Problem description
Copy the entries word for word from their very start through the line containing "v(-14.29, -6.65) *", with that line included. Omit the pictures.
## start
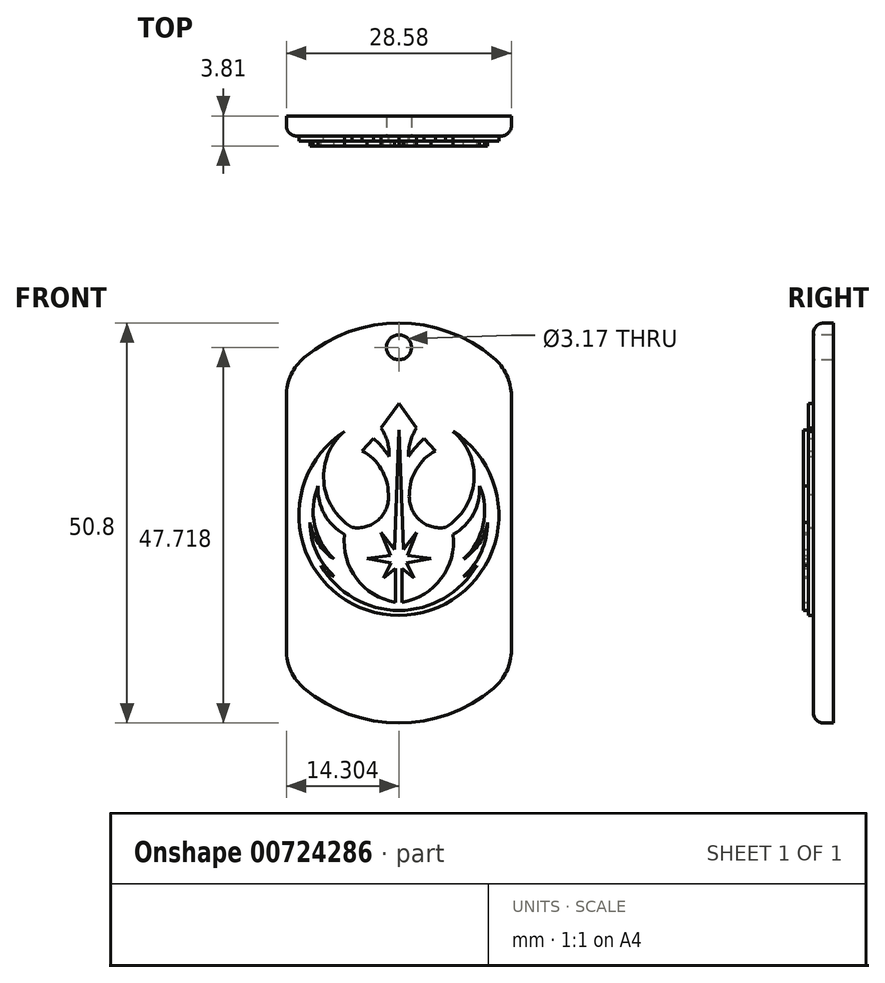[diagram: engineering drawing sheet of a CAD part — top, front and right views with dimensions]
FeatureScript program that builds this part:
annotation { "Feature Type Name" : "Feature", "Feature Type Description" : "" }
export const myFeature = defineFeature(function(context is Context, id is Id, definition is map)
    precondition{}
    {
        {
            var Q0;
            Q0=qCreatedBy(makeId("Front.planeOp"),FACE);
            var sketch = newSketch(context, id + "F0", { "sketchPlane" : qUnion([Q0])});
            skLineSegment(sketch, "E0.left", {"start": v(0, 2.6) * mm, "end": v(0, 34.89) * mm});
            skLineSegment(sketch, "E0.right", {"start": v(-28.58, 2.6) * mm, "end": v(-28.58, 34.91) * mm});
            skArc(sketch, "E1", {"start": v(-2.25, 39.74) * mm, "mid": v(-14.27, 44.15) * mm, "end": v(-26.3, 39.77) * mm});
            skArc(sketch, "E2", {"start": v(-26.32, -2.26) * mm, "mid": v(-14.29, -6.65) * mm, "end": v(-2.26, -2.26) * mm});
            skPoint(sketch, "E3.visualSharp", {"position": v(0, 37.48) * mm});
            skArc(sketch, "E3.filletArc", {"start": v(0, 34.89) * mm, "mid": v(-0.6, 37.56) * mm, "end": v(-2.25, 39.74) * mm});
            skPoint(sketch, "E4.visualSharp", {"position": v(-28.58, 37.51) * mm});
            skArc(sketch, "E4.filletArc", {"start": v(-26.3, 39.77) * mm, "mid": v(-27.98, 37.6) * mm, "end": v(-28.57, 34.91) * mm});
            skPoint(sketch, "E5.visualSharp", {"position": v(-28.58, 0) * mm});
            skArc(sketch, "E5.filletArc", {"start": v(-28.57, 2.6) * mm, "mid": v(-27.98, -0.08) * mm, "end": v(-26.32, -2.26) * mm});
            skPoint(sketch, "E6.visualSharp", {"position": v(0, 0) * mm});
            skArc(sketch, "E6.filletArc", {"start": v(-2.26, -2.26) * mm, "mid": v(-0.6, -0.08) * mm, "end": v(0, 2.6) * mm});
            skSolve(sketch);
        }
        {
            var Q0;
            Q0=makeQuery(id+"F0.imprint","IMPRINT",FACE,{"disambiguationData":[TD([[makeQuery(id+"F0.imprint","IMPRINT",EDGE,{"derivedFrom":sQuery(id+"F0.wireOp",EDGE,"E0.left")}),1.0]])]});
            extrude(context, id + "F1", {"entities" : qUnion([Q0]), "depth" : 2.54 * mm, "offsetDistance" : 25.4 * mm});
        }
        {
            var Q0;
            Q0=makeQuery(id+"F1.opExtrude","CAP_EDGE",EDGE,{"disambiguationData":[OSD([sQuery(id+"F0.wireOp",EDGE,"E1")])],"isStart":false});
            fillet(context, id + "F2", {"entities" : qUnion([Q0]), "radius" : 1.27 * mm, "tangentPropagation" : true, "allowEdgeOverflow" : false});
        }
        {
            var Q0;
            Q0=makeQuery(id+"F1.opExtrude","CAP_FACE",FACE,{"disambiguationData":[OSD([sQuery(id+"F0.wireOp",EDGE,"E0.left"),sQuery(id+"F0.wireOp",EDGE,"E0.right"),sQuery(id+"F0.wireOp",EDGE,"E1"),sQuery(id+"F0.wireOp",EDGE,"E2"),sQuery(id+"F0.wireOp",EDGE,"E3.filletArc"),sQuery(id+"F0.wireOp",EDGE,"E4.filletArc"),sQuery(id+"F0.wireOp",EDGE,"E5.filletArc"),sQuery(id+"F0.wireOp",EDGE,"E6.filletArc")])],"isStart":false});
            var sketch = newSketch(context, id + "F3", { "sketchPlane" : qUnion([Q0])});
            skCircle(sketch, "E7", {"center": v(-14.28, 41.07) * mm, "radius": 1.59 * mm});
            skPoint(sketch, "E8", {"position": v(-14.28, 42.88) * mm});
            skSolve(sketch);
        }
        {
            var Q0;
            Q0=makeQuery(id+"F3.imprint","IMPRINT",FACE,{"disambiguationData":[TD([[makeQuery(id+"F3.imprint","IMPRINT",EDGE,{"derivedFrom":sQuery(id+"F3.wireOp",EDGE,"E7")}),1.0]])]});
            extrude(context, id + "F4", {"entities" : qUnion([Q0]), "operationType" : NewBodyOperationType.REMOVE, "oppositeDirection" : true, "depth" : 25.4 * mm, "offsetDistance" : 25.4 * mm});
        }
        {
            var Q0;
            Q0=makeQuery(id+"F1.opExtrude","CAP_FACE",FACE,{"disambiguationData":[OSD([sQuery(id+"F0.wireOp",EDGE,"E0.left"),sQuery(id+"F0.wireOp",EDGE,"E0.right"),sQuery(id+"F0.wireOp",EDGE,"E1"),sQuery(id+"F0.wireOp",EDGE,"E2"),sQuery(id+"F0.wireOp",EDGE,"E3.filletArc"),sQuery(id+"F0.wireOp",EDGE,"E4.filletArc"),sQuery(id+"F0.wireOp",EDGE,"E5.filletArc"),sQuery(id+"F0.wireOp",EDGE,"E6.filletArc")])],"isStart":false});
            var sketch = newSketch(context, id + "F5", { "sketchPlane" : qUnion([Q0])});
            skArc(sketch, "E9", {"start": v(-21.17, 30.4) * mm, "mid": v(-14.3, 7.03) * mm, "end": v(-7.4, 30.4) * mm});
            skArc(sketch, "E10", {"start": v(-24.55, 23.44) * mm, "mid": v(-23.75, 19.87) * mm, "end": v(-21.18, 17.28) * mm});
            skArc(sketch, "E11", {"start": v(-24.55, 23.44) * mm, "mid": v(-24.99, 18.48) * mm, "end": v(-22.5, 14.16) * mm});
            skArc(sketch, "E12", {"start": v(-25.57, 18.8) * mm, "mid": v(-24.5, 16.16) * mm, "end": v(-22.5, 14.16) * mm});
            skArc(sketch, "E13", {"start": v(-25.57, 18.8) * mm, "mid": v(-24.76, 15.06) * mm, "end": v(-22.5, 11.98) * mm});
            skArc(sketch, "E14", {"start": v(-24.2, 13.37) * mm, "mid": v(-23.45, 12.56) * mm, "end": v(-22.5, 11.98) * mm});
            skArc(sketch, "E15", {"start": v(-24.2, 13.37) * mm, "mid": v(-20, 9.2) * mm, "end": v(-14.3, 7.63) * mm});
            skArc(sketch, "E16", {"start": v(-21.18, 17.28) * mm, "mid": v(-19.67, 11.68) * mm, "end": v(-14.7, 8.68) * mm});
            skArc(sketch, "E17", {"start": v(-15.54, 27.2) * mm, "mid": v(-15.75, 29.1) * mm, "end": v(-16.56, 30.83) * mm});
            skArc(sketch, "E18", {"start": v(-15.54, 27.2) * mm, "mid": v(-16.45, 28.41) * mm, "end": v(-17.5, 29.5) * mm});
            skArc(sketch, "E19", {"start": v(-21.17, 30.4) * mm, "mid": v(-23.83, 24.06) * mm, "end": v(-20.23, 18.2) * mm});
            skArc(sketch, "E20", {"start": v(-20.23, 18.2) * mm, "mid": v(-16.9, 19.15) * mm, "end": v(-15.62, 22.38) * mm});
            skArc(sketch, "E21", {"start": v(-15.62, 22.38) * mm, "mid": v(-16.53, 25.6) * mm, "end": v(-18.95, 27.93) * mm});
            skLineSegment(sketch, "E22", {"start": v(-18.95, 27.93) * mm, "end": v(-17.5, 29.5) * mm});
            skLineSegment(sketch, "E23", {"start": v(-16.56, 30.83) * mm, "end": v(-14.3, 33.9) * mm});
            skLineSegment(sketch, "E24", {"start": v(-14.7, 8.68) * mm, "end": v(-14.7, 12.98) * mm});
            skLineSegment(sketch, "E25", {"start": v(-14.7, 12.98) * mm, "end": v(-16.22, 11.79) * mm});
            skLineSegment(sketch, "E26", {"start": v(-16.22, 11.79) * mm, "end": v(-15.26, 13.7) * mm});
            skLineSegment(sketch, "E27", {"start": v(-15.26, 13.7) * mm, "end": v(-18.36, 14.26) * mm});
            skLineSegment(sketch, "E28", {"start": v(-18.36, 14.26) * mm, "end": v(-15.36, 14.62) * mm});
            skLineSegment(sketch, "E29", {"start": v(-15.36, 14.62) * mm, "end": v(-16.54, 17.54) * mm});
            skLineSegment(sketch, "E30", {"start": v(-16.54, 17.54) * mm, "end": v(-14.87, 15.39) * mm});
            skLineSegment(sketch, "E31", {"start": v(-14.87, 15.39) * mm, "end": v(-14.3, 30.55) * mm});
            skLineSegment(sketch, "E32.MirrorCS", {"start": v(-12.02, 30.83) * mm, "end": v(-14.3, 33.9) * mm});
            skArc(sketch, "E33.MirrorCS", {"start": v(-13.04, 27.2) * mm, "mid": v(-12.13, 28.41) * mm, "end": v(-11.08, 29.5) * mm});
            skLineSegment(sketch, "E34.MirrorCS", {"start": v(-9.63, 27.93) * mm, "end": v(-11.08, 29.5) * mm});
            skArc(sketch, "E35.MirrorCS", {"start": v(-12.96, 22.38) * mm, "mid": v(-12.05, 25.6) * mm, "end": v(-9.63, 27.93) * mm});
            skArc(sketch, "E36.MirrorCS", {"start": v(-8.35, 18.2) * mm, "mid": v(-11.68, 19.15) * mm, "end": v(-12.96, 22.38) * mm});
            skArc(sketch, "E37.MirrorCS", {"start": v(-7.4, 30.4) * mm, "mid": v(-4.75, 24.06) * mm, "end": v(-8.35, 18.2) * mm});
            skArc(sketch, "E38.MirrorCS", {"start": v(-4.03, 23.44) * mm, "mid": v(-4.83, 19.87) * mm, "end": v(-7.4, 17.28) * mm});
            skArc(sketch, "E39.MirrorCS", {"start": v(-4.03, 23.44) * mm, "mid": v(-3.6, 18.48) * mm, "end": v(-6.08, 14.16) * mm});
            skArc(sketch, "E40.MirrorCS", {"start": v(-3, 18.8) * mm, "mid": v(-4.08, 16.16) * mm, "end": v(-6.08, 14.16) * mm});
            skArc(sketch, "E41.MirrorCS", {"start": v(-3, 18.8) * mm, "mid": v(-3.82, 15.06) * mm, "end": v(-6.08, 11.98) * mm});
            skArc(sketch, "E42.MirrorCS", {"start": v(-4.38, 13.37) * mm, "mid": v(-5.13, 12.56) * mm, "end": v(-6.08, 11.98) * mm});
            skArc(sketch, "E43.MirrorCS", {"start": v(-4.38, 13.37) * mm, "mid": v(-8.58, 9.2) * mm, "end": v(-14.3, 7.63) * mm});
            skLineSegment(sketch, "E44.MirrorCS", {"start": v(-13.87, 8.68) * mm, "end": v(-13.87, 12.98) * mm});
            skLineSegment(sketch, "E45.MirrorCS", {"start": v(-13.87, 12.98) * mm, "end": v(-12.36, 11.79) * mm});
            skLineSegment(sketch, "E46.MirrorCS", {"start": v(-12.36, 11.79) * mm, "end": v(-13.32, 13.7) * mm});
            skLineSegment(sketch, "E47.MirrorCS", {"start": v(-13.32, 13.7) * mm, "end": v(-10.23, 14.26) * mm});
            skLineSegment(sketch, "E48.MirrorCS", {"start": v(-10.23, 14.26) * mm, "end": v(-13.22, 14.62) * mm});
            skLineSegment(sketch, "E49.MirrorCS", {"start": v(-13.22, 14.62) * mm, "end": v(-12.04, 17.54) * mm});
            skLineSegment(sketch, "E50.MirrorCS", {"start": v(-12.04, 17.54) * mm, "end": v(-13.7, 15.39) * mm});
            skLineSegment(sketch, "E51.MirrorCS", {"start": v(-13.7, 15.39) * mm, "end": v(-14.3, 30.55) * mm});
            skArc(sketch, "E52.MirrorCS", {"start": v(-13.04, 27.2) * mm, "mid": v(-12.83, 29.1) * mm, "end": v(-12.02, 30.83) * mm});
            skArc(sketch, "E53.MirrorCS", {"start": v(-7.4, 17.28) * mm, "mid": v(-8.91, 11.68) * mm, "end": v(-13.87, 8.68) * mm});
            skSolve(sketch);
        }
        {
            var Q0;
            Q0=makeQuery(id+"F5.imprint","IMPRINT",FACE,{"disambiguationData":[TD([[makeQuery(id+"F5.imprint","IMPRINT",EDGE,{"derivedFrom":sQuery(id+"F5.wireOp",EDGE,"E10")}),-1.0]])]});
            extrude(context, id + "F6", {"entities" : qUnion([Q0]), "operationType" : NewBodyOperationType.ADD, "depth" : 1.27 * mm, "offsetDistance" : 25.4 * mm});
        }
        {
            var Q0;
            Q0=makeQuery(id+"F5.imprint","IMPRINT",FACE,{"disambiguationData":[TD([[makeQuery(id+"F5.imprint","IMPRINT",EDGE,{"derivedFrom":sQuery(id+"F5.wireOp",EDGE,"E9")}),1.0]])]});
            extrude(context, id + "F7", {"entities" : qUnion([Q0]), "operationType" : NewBodyOperationType.ADD, "depth" : 0.64 * mm, "offsetDistance" : 25.4 * mm});
        }
    });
## end
Solution to the problem
[diagram: engineering drawing sheet of a CAD part — top, front and right views with dimensions]
FeatureScript program that builds this part:
annotation { "Feature Type Name" : "Feature", "Feature Type Description" : "" }
export const myFeature = defineFeature(function(context is Context, id is Id, definition is map)
    precondition{}
    {
        {
            var Q0;
            Q0=qCreatedBy(makeId("Front.planeOp"),FACE);
            var sketch = newSketch(context, id + "F0", { "sketchPlane" : qUnion([Q0])});
            skLineSegment(sketch, "E0.left", {"start": v(0, 2.6) * mm, "end": v(0, 34.89) * mm});
            skLineSegment(sketch, "E0.right", {"start": v(-28.58, 2.6) * mm, "end": v(-28.58, 34.91) * mm});
            skArc(sketch, "E1", {"start": v(-2.25, 39.74) * mm, "mid": v(-14.27, 44.15) * mm, "end": v(-26.3, 39.77) * mm});
            skArc(sketch, "E2", {"start": v(-26.32, -2.26) * mm, "mid": v(-14.29, -6.65) * mm, "end": v(-2.26, -2.26) * mm});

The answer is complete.